My last interaction with Dick was late last year, when I returned to the university for the first time in many years, to seek him out and request to borrow some lab equipment, for use in my own science education efforts with Brookvale Public School. I wanted some lasers and diffraction slits and other stuff to do experiments with my Science Club. Dick was keen to help and offered all the resources he had to give.

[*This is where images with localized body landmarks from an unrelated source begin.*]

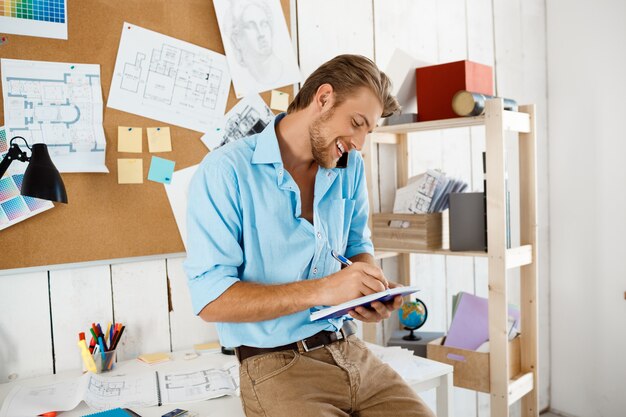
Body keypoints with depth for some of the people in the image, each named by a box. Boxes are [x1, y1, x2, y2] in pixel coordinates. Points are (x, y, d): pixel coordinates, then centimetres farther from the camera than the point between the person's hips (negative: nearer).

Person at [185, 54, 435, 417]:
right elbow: (210, 298, -17)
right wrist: (322, 290, -23)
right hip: (277, 364, -6)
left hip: (350, 348, 6)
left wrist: (375, 288, -4)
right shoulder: (226, 170, -12)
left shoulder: (350, 168, 7)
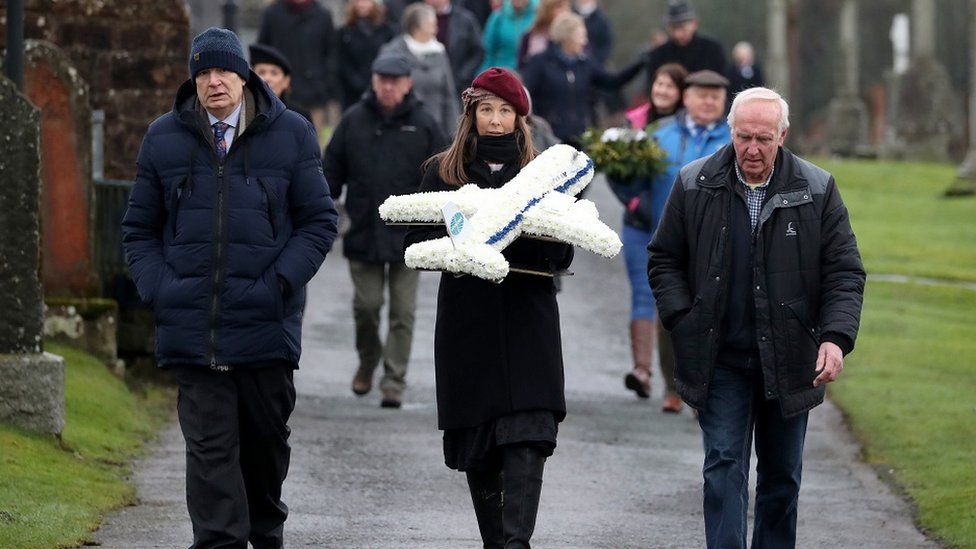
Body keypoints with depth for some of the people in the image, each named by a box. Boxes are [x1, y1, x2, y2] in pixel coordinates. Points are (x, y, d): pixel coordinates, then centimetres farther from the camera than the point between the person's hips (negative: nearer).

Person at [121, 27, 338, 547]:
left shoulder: (290, 134, 4)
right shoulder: (164, 138, 8)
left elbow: (319, 220, 5)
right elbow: (139, 228, 13)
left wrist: (280, 281, -8)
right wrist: (157, 288, -3)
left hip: (265, 322, 0)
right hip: (191, 324, 0)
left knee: (266, 438, 13)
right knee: (209, 445, -7)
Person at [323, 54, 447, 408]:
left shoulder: (423, 126, 2)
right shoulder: (354, 122, 4)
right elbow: (332, 172, 9)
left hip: (407, 236, -1)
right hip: (363, 232, 1)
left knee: (403, 311, -1)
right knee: (366, 304, 3)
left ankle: (394, 382, 3)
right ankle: (367, 362, 29)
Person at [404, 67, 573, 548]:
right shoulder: (444, 171, 8)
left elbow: (563, 253, 3)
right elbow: (418, 242, 2)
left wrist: (523, 238, -17)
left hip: (527, 323, -1)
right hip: (467, 323, 1)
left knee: (527, 436, -15)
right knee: (476, 442, 5)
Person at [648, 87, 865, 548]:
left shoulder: (818, 190, -1)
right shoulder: (694, 186, -1)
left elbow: (844, 273, 0)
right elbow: (664, 261, 8)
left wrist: (836, 337, -15)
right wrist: (684, 324, -6)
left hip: (788, 362, 1)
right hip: (721, 361, -1)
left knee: (782, 476, 11)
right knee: (724, 467, -8)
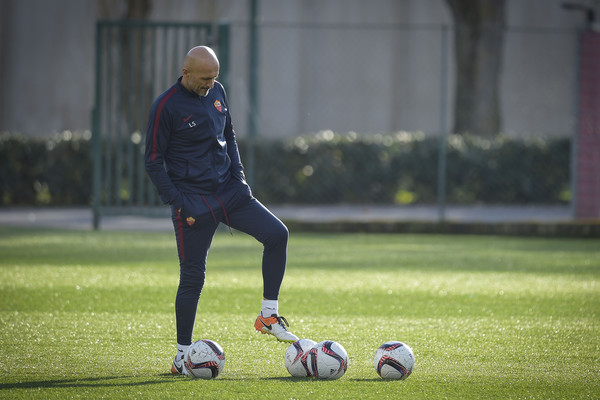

As I heard during yesterday’s event, this generosity of time and effort was repeated across the hundreds of students and colleagues who Dick mentored and worked with. The common theme to all the speakers was how Dick had boundless energy to share his enthusiasm for science with others and to actively encourage people, without prejudice, to develop their interest in astronomy. A good friend of mine told the story of how she, as a brand new first year undergraduate, ventured timidly into the astronomy department to ask if there was anything that she could do to participate in some sort of astronomy work. Normally only students in their fourth year are assigned research projects by the various physics departments, so a first year asking for additional work was very unusual. The first person she came across told her to go to biology because “that’s better suited to girls”. Undaunted she returned a few days later to try and find someone else. She met a professor in the corridor and asked the same question: was there some sort of astronomy project that she could possibly help out on? That professor was Dick, and he immediately gave her some real data, showed her how to book time on the computer system, and how to analyse it. That girl is now a professor in the same astronomy department.
Dick has left a huge legacy at the University of Sydney, in the Australian astronomical community, and in global research. Dozens, if not hundreds, of highly successful astronomers and scientists in other fields (e.g. me) owe their careers to Dick and his positive influence.